## WHAT THE TASK REQUIRES
Wherever the line with "Measurements and Analysis" sits in the listing below, transcribe from it up to and including the line with "9. Security Considerations", exactly, and leave the remaining lines out.

═══

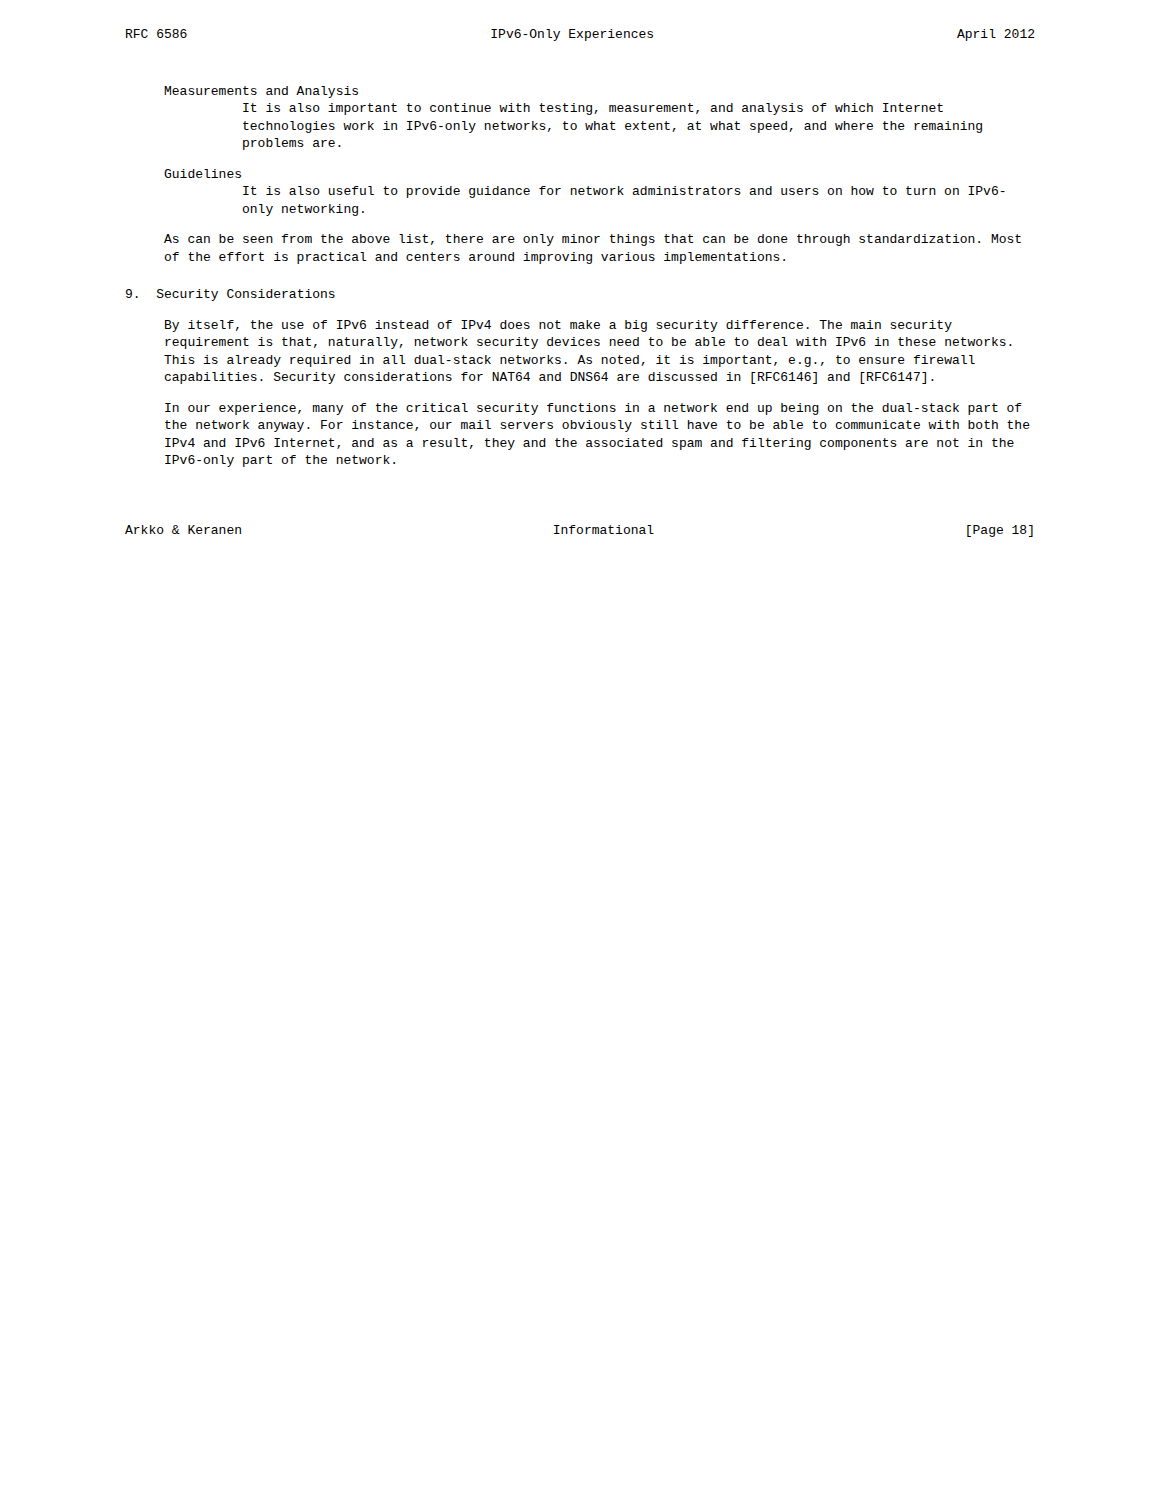RFC 6586 IPv6-Only Experiences April 2012
Measurements and Analysis
It is also important to continue with testing, measurement, and analysis of which Internet technologies work in IPv6-only networks, to what extent, at what speed, and where the remaining problems are.
Guidelines
It is also useful to provide guidance for network administrators and users on how to turn on IPv6-only networking.
As can be seen from the above list, there are only minor things that can be done through standardization. Most of the effort is practical and centers around improving various implementations.
9. Security Considerations
By itself, the use of IPv6 instead of IPv4 does not make a big security difference. The main security requirement is that, naturally, network security devices need to be able to deal with IPv6 in these networks. This is already required in all dual-stack networks. As noted, it is important, e.g., to ensure firewall capabilities. Security considerations for NAT64 and DNS64 are discussed in [RFC6146] and [RFC6147].
In our experience, many of the critical security functions in a network end up being on the dual-stack part of the network anyway. For instance, our mail servers obviously still have to be able to communicate with both the IPv4 and IPv6 Internet, and as a result, they and the associated spam and filtering components are not in the IPv6-only part of the network.
Arkko & Keranen Informational [Page 18]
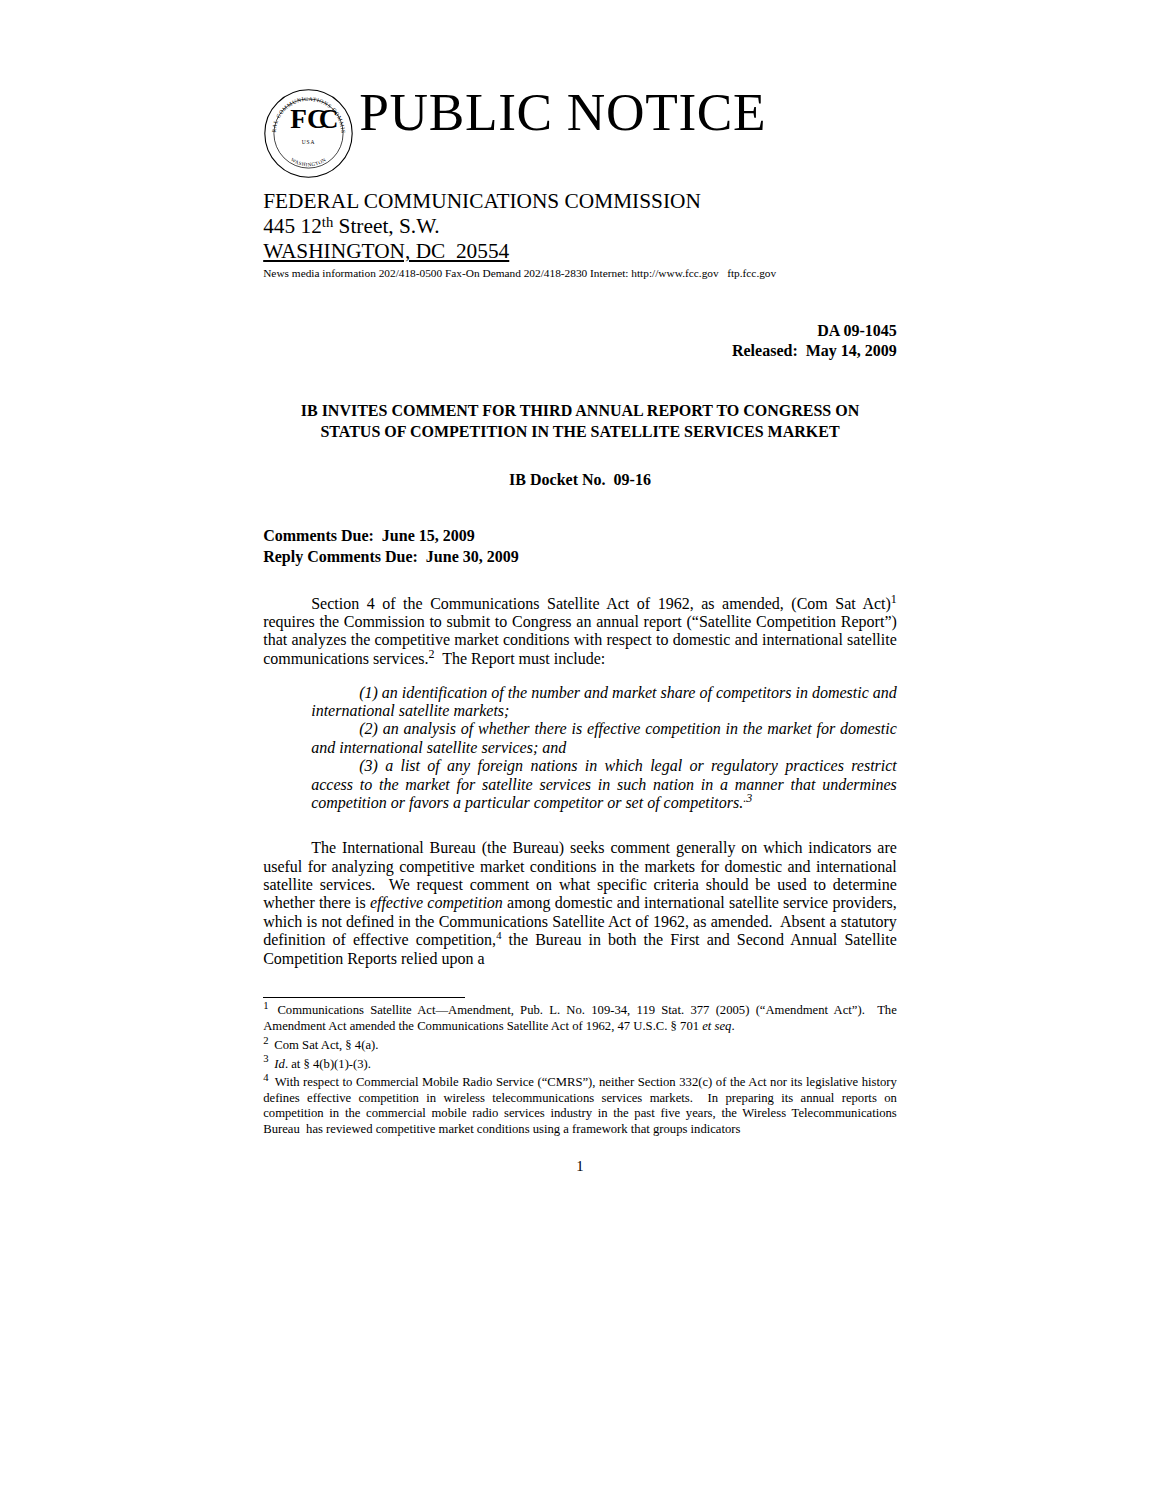FC C USA FEDERAL COMMUNICATIONS COMMISSION WASHINGTON
PUBLIC NOTICE
FEDERAL COMMUNICATIONS COMMISSION
445 12th Street, S.W.
WASHINGTON, DC 20554
News media information 202/418-0500 Fax-On Demand 202/418-2830 Internet: http://www.fcc.gov ftp.fcc.gov
DA 09-1045
Released: May 14, 2009
IB Invites Comment for Third Annual Report to Congress on
Status of Competition in the Satellite Services Market
IB Docket No. 09-16
Comments Due: June 15, 2009
Reply Comments Due: June 30, 2009
Section 4 of the Communications Satellite Act of 1962, as amended, (Com Sat Act)1 requires the Commission to submit to Congress an annual report (“Satellite Competition Report”) that analyzes the competitive market conditions with respect to domestic and international satellite communications services.2 The Report must include:
(1) an identification of the number and market share of competitors in domestic and international satellite markets;
(2) an analysis of whether there is effective competition in the market for domestic and international satellite services; and
(3) a list of any foreign nations in which legal or regulatory practices restrict access to the market for satellite services in such nation in a manner that undermines competition or favors a particular competitor or set of competitors..3
The International Bureau (the Bureau) seeks comment generally on which indicators are useful for analyzing competitive market conditions in the markets for domestic and international satellite services. We request comment on what specific criteria should be used to determine whether there is effective competition among domestic and international satellite service providers, which is not defined in the Communications Satellite Act of 1962, as amended. Absent a statutory definition of effective competition,4 the Bureau in both the First and Second Annual Satellite Competition Reports relied upon a
1 Communications Satellite Act—Amendment, Pub. L. No. 109-34, 119 Stat. 377 (2005) (“Amendment Act”). The Amendment Act amended the Communications Satellite Act of 1962, 47 U.S.C. § 701 et seq.
2 Com Sat Act, § 4(a).
3 Id. at § 4(b)(1)-(3).
4 With respect to Commercial Mobile Radio Service (“CMRS”), neither Section 332(c) of the Act nor its legislative history defines effective competition in wireless telecommunications services markets. In preparing its annual reports on competition in the commercial mobile radio services industry in the past five years, the Wireless Telecommunications Bureau has reviewed competitive market conditions using a framework that groups indicators
1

═══

## TASK ANSWER
Measurements and Analysis
It is also important to continue with testing, measurement, and analysis of which Internet technologies work in IPv6-only networks, to what extent, at what speed, and where the remaining problems are.
Guidelines
It is also useful to provide guidance for network administrators and users on how to turn on IPv6-only networking.
As can be seen from the above list, there are only minor things that can be done through standardization. Most of the effort is practical and centers around improving various implementations.
9. Security Considerations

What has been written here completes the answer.